La Fédération professionnelle du secteur français des matériaux de construction (Unicem) a enregistré un recul global de 6,7 % de son activité en 2015. Malgré une quatrième année en baisse, ce nouveau repli laisse présager "un réveil" dans le secteur résidentiel et une orientation difficile dans celui des travaux publics.

La fédération professionnelle du secteur français des matériaux de construction (Unicem) a enregistré un nouveau repli de son exercice 2015 pour la quatrième année consécutive. "Après 2011, qui avait constitué un rebond technique grâce notamment à l'arrivée du dispositif Scellier, l'activité des matériaux de construction est repartie à la baisse jusqu'en 2015", a commenté Michel André, président de l'Unicem au cours d'un point presse ce jeudi 21 janvier 2016. En clair, l'activité globale a reculé de 6,7% sur les douze derniers mois de 2015 par rapport à l'année précédente, avec 7,9% pour la production de granulats et 6,0% pour le béton prêt à l'emploi (BPE).

 

Autres chiffres à retenir en 2015 : la production de granulats est restée à "un niveau d'activité extrêmement bas" (323 millions de tonnes), environ 15% inférieur à la moyenne de la période 1980-2015. Quant au BPE, avec 34,9 millions de m3 produits, il était à un niveau plus vu depuis 2003. "Et cette production reste 23 % plus basse que son plus haut niveau de 2007", observe également Michel André.

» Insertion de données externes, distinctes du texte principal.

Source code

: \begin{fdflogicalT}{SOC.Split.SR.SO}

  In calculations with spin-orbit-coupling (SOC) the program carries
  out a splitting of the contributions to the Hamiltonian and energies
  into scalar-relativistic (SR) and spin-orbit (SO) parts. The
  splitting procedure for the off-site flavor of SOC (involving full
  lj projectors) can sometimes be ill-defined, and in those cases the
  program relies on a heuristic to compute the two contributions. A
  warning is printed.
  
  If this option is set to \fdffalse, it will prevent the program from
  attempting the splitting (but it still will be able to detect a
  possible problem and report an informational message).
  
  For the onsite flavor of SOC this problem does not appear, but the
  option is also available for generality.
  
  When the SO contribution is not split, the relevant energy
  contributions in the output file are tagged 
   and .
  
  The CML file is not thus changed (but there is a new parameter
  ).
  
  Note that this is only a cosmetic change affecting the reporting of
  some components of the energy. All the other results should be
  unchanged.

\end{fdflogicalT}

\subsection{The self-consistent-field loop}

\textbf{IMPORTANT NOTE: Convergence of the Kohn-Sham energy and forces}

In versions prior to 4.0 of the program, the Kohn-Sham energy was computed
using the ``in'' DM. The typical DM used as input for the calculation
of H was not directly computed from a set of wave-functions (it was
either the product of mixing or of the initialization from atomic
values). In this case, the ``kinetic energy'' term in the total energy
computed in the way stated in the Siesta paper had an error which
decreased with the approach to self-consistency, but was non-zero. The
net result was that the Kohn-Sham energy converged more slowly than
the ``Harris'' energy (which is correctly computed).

"Un redressement en toute fin d'année 2015"

Malgré tout, l'Unicem signale "un redressement en toute fin d'année 2015" avec une croissance globale de 0,8% pour le quatrième trimestre 2015. Effectivement, son président salue la légère augmentation de + 4,4 % de l'activité de granulats au cours de ces trois derniers mois (octobre-novembre-décembre), en apportant toutefois un bémol : "Cela ne veut pas forcément dire que notre secteur va repartir !"

Une conjoncture toujours mal orientée dans les travaux publics, faute de grands chantiers

 

Du côté des perspectives 2016, la fédération prévoit "une altitude bien basse" tablant sur une légère baisse de 1% de la production de granulats et une petite hausse de 1% pour le BPE. Elle se base particulièrement sur une conjoncture toujours mal orientée dans les travaux publics, fortement impactés par des contraintes financières des collectivités locales et par l'absence de relais pris par des grands chantiers 2016. "Et les fameux travaux du Grand Paris n'ont toujours pas démarré", déplore Michel André. Une commande publique qui pèse près de 60% du chiffre d'affaires pour l'Unicem...

 

En revanche, "le logement devrait repartir un peu, grâce notamment au nouveau PTZ (prêt à taux zéro) amélioré pour les nouveaux accédant et le dispositif Pinel pour les investisseurs", poursuit Michel André. Avant d'avertir : "Ce sera le seul moteur de croissance car le secteur du bureau et du tertiaire restent en recul !".

 

Les pouvoirs publics interpellés sur la commande publique

S'agissant de l'impact de l'activité sur l'effectif de ses 2.700 entreprises adhérentes, l'Unicem déplore "seulement" une baisse de 10 % au cours de la période 2008-2013, ajoute-t-elle. Interrogée également sur la baisse du prix du pétrole, la fédération a indiqué que ce facteur avait "peu d'impact pour le secteur, qui est essentiellement consommateur d'électricité, sauf pour sa partie transport."

 

Dans ce contexte, la fédération a renouvelé son appel aux pouvoirs publics à "utiliser la commande publique comme levier de croissance et d'emplois". Cette demande est doublée d'une invitation à "investir mieux", en introduisant des critères environnementaux dans les appels d'offres, pour aider les acteurs locaux. "Seulement 6% des appels d'offres publics prennent en compte des critères non financiers", a relevé le président de l'Unicem.

Pour un label RSE

Enfin? la fédération, se réjouit des "avancées portées par le projet de décret transposant la directive européenne marché public", prévoyant notamment que "les acheteurs publics puissent exiger des labels permettant de prouver les caractéristiques environnementales ou sociales des travaux, services ou fournitures faisant l'objet du marché."

 

Ce qu'appelle l'Unicem de ses vœux est la relance d'un label RSE, dans le prolongement de sa Charte environnement (2004) et de sa stratégie développement durable (2012). "On y travaille, en collaboration avec ses syndicats-adhérents, à la préfiguration d'un label RSE. Il viendrait couronner une démarche aboutie tout en présentant les garanties indispensables à sa reconnaissance par l'Etat (association des parties prenantes à son élaboration, validation par un tiers externe, attribution par un organisme indépendant)", a conclu Michel André, plus optimiste sur ce sujet.